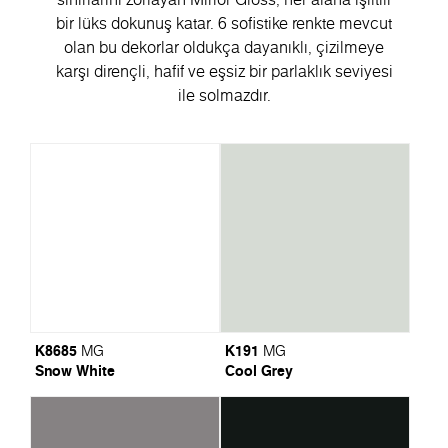
bir lüks dokunuş katar. 6 sofistike renkte mevcut
olan bu dekorlar oldukça dayanıklı, çizilmeye
karşı dirençli, hafif ve eşsiz bir parlaklık seviyesi
ile solmazdır.
K8685
K191
MG
MG
Snow White
Cool Grey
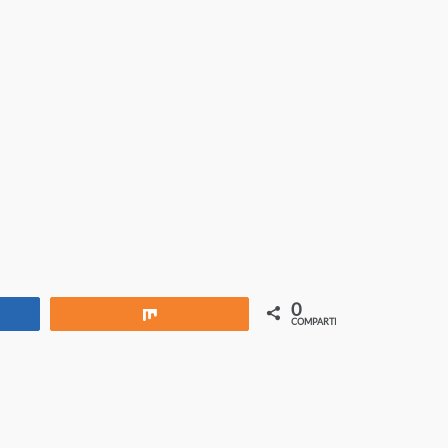
0
rtir
Compartir
COMPARTIR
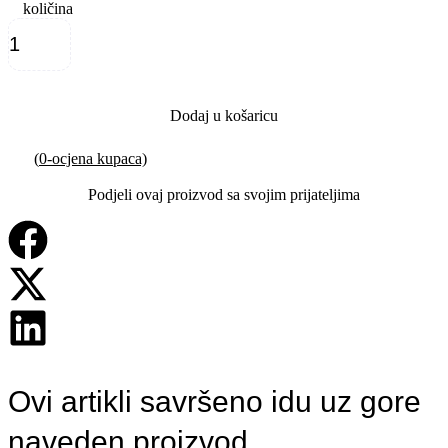
količina
Dodaj u košaricu
(
0
-ocjena kupaca)
Podjeli ovaj proizvod sa svojim prijateljima
Ovi artikli savršeno idu uz gore
naveden proizvod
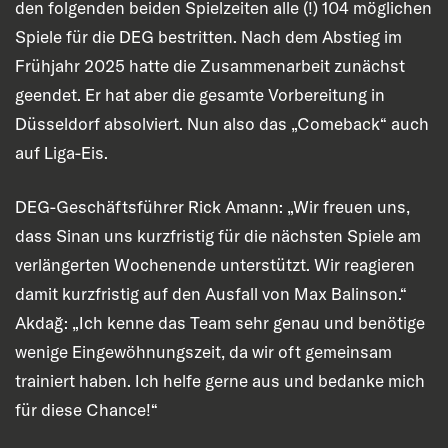
den folgenden beiden Spielzeiten alle (!) 104 möglichen
Spiele für die DEG bestritten. Nach dem Abstieg im
Frühjahr 2025 hatte die Zusammenarbeit zunächst
geendet. Er hat aber die gesamte Vorbereitung in
Düsseldorf absolviert. Nun also das „Comeback“ auch
auf Liga-Eis.
DEG-Geschäftsführer Rick Amann: „Wir freuen uns,
dass Sinan uns kurzfristig für die nächsten Spiele am
verlängerten Wochenende unterstützt. Wir reagieren
damit kurzfristig auf den Ausfall von Max Balinson.“
Akdağ: „Ich kenne das Team sehr genau und benötige
wenige Eingewöhnungszeit, da wir oft gemeinsam
trainiert haben. Ich helfe gerne aus und bedanke mich
für diese Chance!“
----
**Task to complete**
Every line in the records above that contains the word "Spiele" is to be copied out.

**Response area**
Spiele für die DEG bestritten. Nach dem Abstieg im
dass Sinan uns kurzfristig für die nächsten Spiele am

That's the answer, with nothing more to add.